GreenTips is a monthly Kiplinger Recommends feature from Greener World Media Inc., which writes environmental news and advice for business through a variety of Web-based outlets, including GreenBiz.com, GreenerComputing, ClimateBiz , GreenerBuildings and GreenBiz Radio.Cities have been warming up to the idea of "infill" -- using urban plots of vacant land, brownfields and old or even abandoned buildings for development rather than expanding ever deeper into the suburbs. Now, with the help of rising energy costs, the idea is advancing from multifamily housing and retail outlets to more industrial uses, especially distribution centers.
"Energy is such a huge percentage of the total distribution costs that our customers have largely stopped building large singular distribution centers and are re-evaluating their entire supply chain, so that they have the ability to carry more inventory in infill sites that are closer to their customers," says Steven Campbell, a senior vice president and director of environmental and development services for AMB Property Corp. in San Francisco. This month's GreenTips column is a GreenBiz Radio interview with Campbell that looks at how large and small businesses alike are moving away from huge but distant distribution centers to smaller urban ones that are closer to their customers.
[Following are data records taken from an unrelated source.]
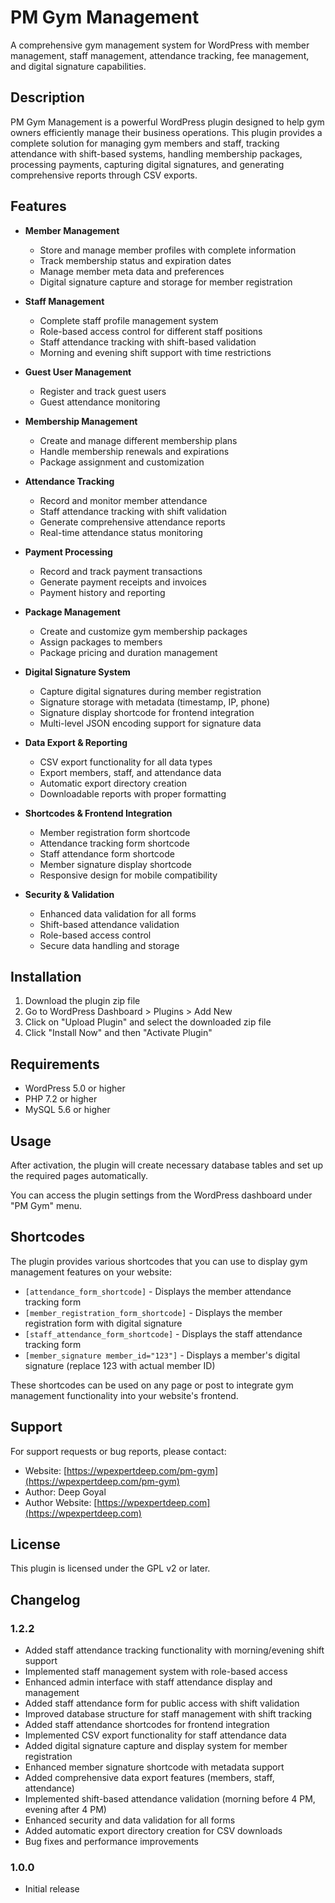 # PM Gym Management

A comprehensive gym management system for WordPress with member management, staff management, attendance tracking, fee management, and digital signature capabilities.

## Description

PM Gym Management is a powerful WordPress plugin designed to help gym owners efficiently manage their business operations. This plugin provides a complete solution for managing gym members and staff, tracking attendance with shift-based systems, handling membership packages, processing payments, capturing digital signatures, and generating comprehensive reports through CSV exports.

## Features

- **Member Management**

  - Store and manage member profiles with complete information
  - Track membership status and expiration dates
  - Manage member meta data and preferences
  - Digital signature capture and storage for member registration

- **Staff Management**

  - Complete staff profile management system
  - Role-based access control for different staff positions
  - Staff attendance tracking with shift-based validation
  - Morning and evening shift support with time restrictions

- **Guest User Management**

  - Register and track guest users
  - Guest attendance monitoring

- **Membership Management**

  - Create and manage different membership plans
  - Handle membership renewals and expirations
  - Package assignment and customization

- **Attendance Tracking**

  - Record and monitor member attendance
  - Staff attendance tracking with shift validation
  - Generate comprehensive attendance reports
  - Real-time attendance status monitoring

- **Payment Processing**

  - Record and track payment transactions
  - Generate payment receipts and invoices
  - Payment history and reporting

- **Package Management**

  - Create and customize gym membership packages
  - Assign packages to members
  - Package pricing and duration management

- **Digital Signature System**

  - Capture digital signatures during member registration
  - Signature storage with metadata (timestamp, IP, phone)
  - Signature display shortcode for frontend integration
  - Multi-level JSON encoding support for signature data

- **Data Export & Reporting**

  - CSV export functionality for all data types
  - Export members, staff, and attendance data
  - Automatic export directory creation
  - Downloadable reports with proper formatting

- **Shortcodes & Frontend Integration**

  - Member registration form shortcode
  - Attendance tracking form shortcode
  - Staff attendance form shortcode
  - Member signature display shortcode
  - Responsive design for mobile compatibility

- **Security & Validation**
  - Enhanced data validation for all forms
  - Shift-based attendance validation
  - Role-based access control
  - Secure data handling and storage

## Installation

1. Download the plugin zip file
2. Go to WordPress Dashboard > Plugins > Add New
3. Click on "Upload Plugin" and select the downloaded zip file
4. Click "Install Now" and then "Activate Plugin"

## Requirements

- WordPress 5.0 or higher
- PHP 7.2 or higher
- MySQL 5.6 or higher

## Usage

After activation, the plugin will create necessary database tables and set up the required pages automatically.

You can access the plugin settings from the WordPress dashboard under "PM Gym" menu.

## Shortcodes

The plugin provides various shortcodes that you can use to display gym management features on your website:

- `[attendance_form_shortcode]` - Displays the member attendance tracking form
- `[member_registration_form_shortcode]` - Displays the member registration form with digital signature
- `[staff_attendance_form_shortcode]` - Displays the staff attendance tracking form
- `[member_signature member_id="123"]` - Displays a member's digital signature (replace 123 with actual member ID)

These shortcodes can be used on any page or post to integrate gym management functionality into your website's frontend.

## Support

For support requests or bug reports, please contact:

- Website: [https://wpexpertdeep.com/pm-gym](https://wpexpertdeep.com/pm-gym)
- Author: Deep Goyal
- Author Website: [https://wpexpertdeep.com](https://wpexpertdeep.com)

## License

This plugin is licensed under the GPL v2 or later.

## Changelog

### 1.2.2

- Added staff attendance tracking functionality with morning/evening shift support
- Implemented staff management system with role-based access
- Enhanced admin interface with staff attendance display and management
- Added staff attendance form for public access with shift validation
- Improved database structure for staff management with shift tracking
- Added staff attendance shortcodes for frontend integration
- Implemented CSV export functionality for staff attendance data
- Added digital signature capture and display system for member registration
- Enhanced member signature shortcode with metadata support
- Added comprehensive data export features (members, staff, attendance)
- Implemented shift-based attendance validation (morning before 4 PM, evening after 4 PM)
- Enhanced security and data validation for all forms
- Added automatic export directory creation for CSV downloads
- Bug fixes and performance improvements

### 1.0.0

- Initial release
Campbell estimates that every dollar increase in the cost of oil translates to a 1% increase in total distribution transportation costs. With oil hitting $150 a barrel not long ago and unlikely to dip much below $100 anytime soon, that's put pressure on companies to be creative about cutting costs for getting their goods to retailers. In response, AMB is bringing to the U.S. a practice popular in Japan and other densely populated parts of Asia but never heard of here: going vertical. Campbell says that, rather than relying upon huge, sprawling single-level transportation centers, urban infill centers can make efficient use of land with "four- to six-story buildings with circular truck ramps that allow full access for full-size, container-carrying trucks to every single floor. You end up with coverage ratios approaching 200% on the land parcel."
City officials and neighborhoods in areas near such projects may be skeptical of such projects, but Campbell says concerns about congestion, energy conservation, underdeveloped urban property and pollution can help ease those worries. "If you can move the trucks back in, so that they have a shorter haul to the point of consumption, then that's good for everybody. …We've spent a lot of time, as have others, working to re-educate the political and planning side in these communities."